Author Topic: VCE Specialist 3/4 Question Thread! (Read 2578407 times) Tweet Share

saba.ay · « **Reply #1395 on:** March 09, 2013, 10:23:45 pm »

Quote from: b^3 on March 09, 2013, 09:02:55 pm

Are you sure its minus between them? The answer you gives results from a plus between them.

$\begin{alignedat}{1}\tan\left(A+B\right) & =\frac{\tan\left(A\right)+\tan\left(B\right)}{1-\tan\left(A\right)\tan\left(B\right)} \\ \tan\left(A-B\right) & =\frac{\tan\left(A\right)-\tan\left(B\right)}{1+\tan\left(A\right)\tan\left(B\right)} \end{alignedat} $
$ \begin{alignedat}{1}\tan\left(A+B\right)+\tan\left(A-B\right) & =\frac{\tan\left(A\right)+\tan\left(B\right)}{1-\tan\left(A\right)\tan\left(B\right)}+\frac{\tan\left(A\right)-\tan\left(B\right)}{1+\tan\left(A\right)\tan\left(B\right)} \\ & =\frac{\left(\tan\left(A\right)+\tan\left(B\right)\right)\left(1+\tan\left(A\right)\tan\left(B\right)\right)+\left(\tan\left(A\right)-\tan\left(B\right)\right)\left(1-\tan\left(A\right)\tan\left(B\right)\right)}{\left(1-\tan\left(A\right)\tan\left(B\right)\right)\left(1+\tan\left(A\right)\tan\left(B\right)\right)} \\ & =\frac{\tan\left(A\right)+\tan^{2}\left(A\right)\tan\left(B\right)+\tan\left(B\right)+\tan\left(A\right)\tan^{2}\left(B\right)+\tan\left(A\right)-\tan^{2}\left(A\right)\tan\left(B\right)-\tan\left(B\right)+\tan\left(A\right)\tan^{2}\left(B\right)}{1-\tan^{2}\left(A\right)\tan^{2}\left(B\right)} \\ & =\frac{2\tan\left(A\right)+2\tan\left(A\right)\tan^{2}\left(B\right)}{1-\tan^{2}\left(A\right)\tan^{2}\left(B\right)} \\ & =\frac{2\tan\left(A\right)\left(1+\tan^{2}\left(B\right)\right)}{1-\tan^{2}\left(A\right)\tan^{2}\left(B\right)} \end{alignedat} $

Otherwise for the actual question you gave you would get
$\begin{alignedat}{1}\tan\left(A+B\right)-\tan\left(A-B\right) & =\frac{\tan\left(A\right)+\tan\left(B\right)}{1-\tan\left(A\right)\tan\left(B\right)}-\frac{\tan\left(A\right)-\tan\left(B\right)}{1+\tan\left(A\right)\tan\left(B\right)} \\ & =\frac{\left(\tan\left(A\right)+\tan\left(B\right)\right)\left(1+\tan\left(A\right)\tan\left(B\right)\right)-\left(\tan\left(A\right)-\tan\left(B\right)\right)\left(1-\tan\left(A\right)\tan\left(B\right)\right)}{\left(1-\tan\left(A\right)\tan\left(B\right)\right)\left(1+\tan\left(A\right)\tan\left(B\right)\right)} \\ & =\frac{\tan\left(A\right)+\tan^{2}\left(A\right)\tan\left(B\right)+\tan\left(B\right)+\tan\left(A\right)\tan^{2}\left(B\right)-\tan\left(A\right)+\tan^{2}\left(A\right)\tan\left(B\right)+\tan\left(B\right)-\tan\left(A\right)\tan^{2}\left(B\right)}{1-\tan^{2}\left(A\right)\tan^{2}\left(B\right)} \\ & =\frac{2\tan\left(B\right)+2\tan^{2}\left(A\right)\tan\left(B\right)}{1-\tan^{2}\left(A\right)\tan^{2}\left(B\right)} \\ & =\frac{2\tan\left(B\right)\left(1+\tan^{2}\left(A\right)\right)}{1-\tan^{2}\left(A\right)\tan^{2}\left(B\right)} \end{alignedat} $

I feel like such an idiot. The question did have a plus, not a minus. I kept getting the second answer. :/
Thank you so much!

**Source material**:
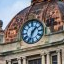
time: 1:33
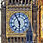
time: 5:55
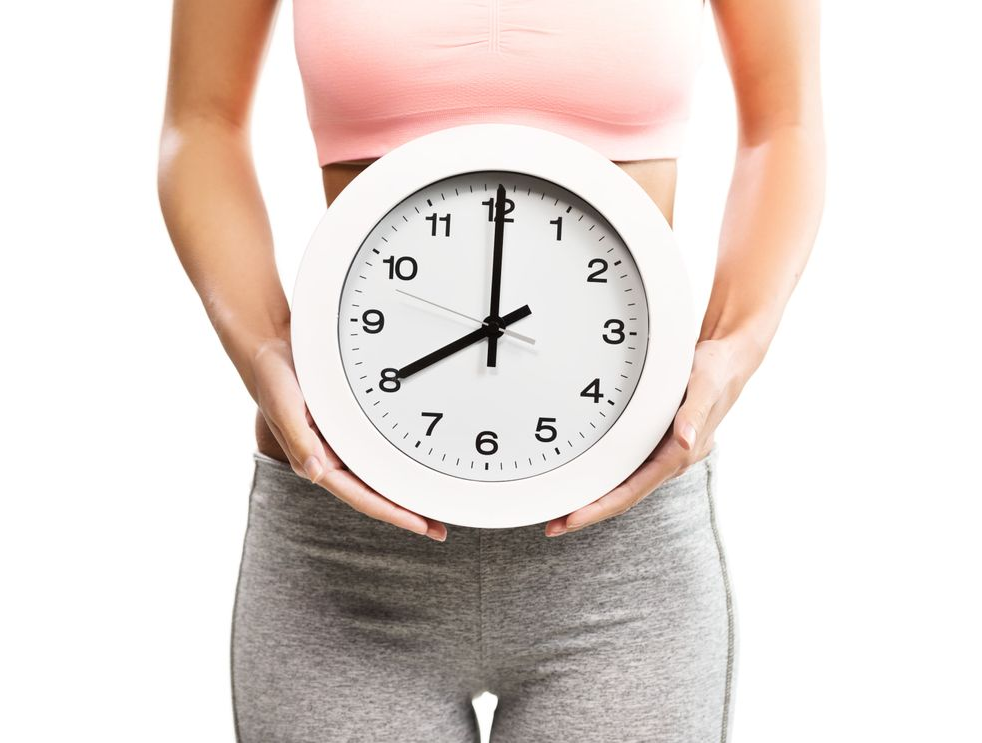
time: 8:00
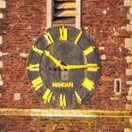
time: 10:14
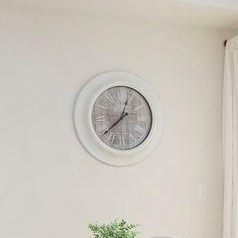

**Exercise directions**: Decide whether each statement agrees with the forum thread, answering yes or no and quoting the words that settle it: 1. The post quoted from b^3 says the answer given results from a plus between the terms. 2. saba.ay kept getting the first answer. 3. The question turned out to have a minus. Please work from the forum thread alone and leave the data aside.

**Task answer**:
1. Yes: "The answer you gives results from a plus between them."
2. No: "I kept getting the second answer."
3. No: "The question did have a plus, not a minus."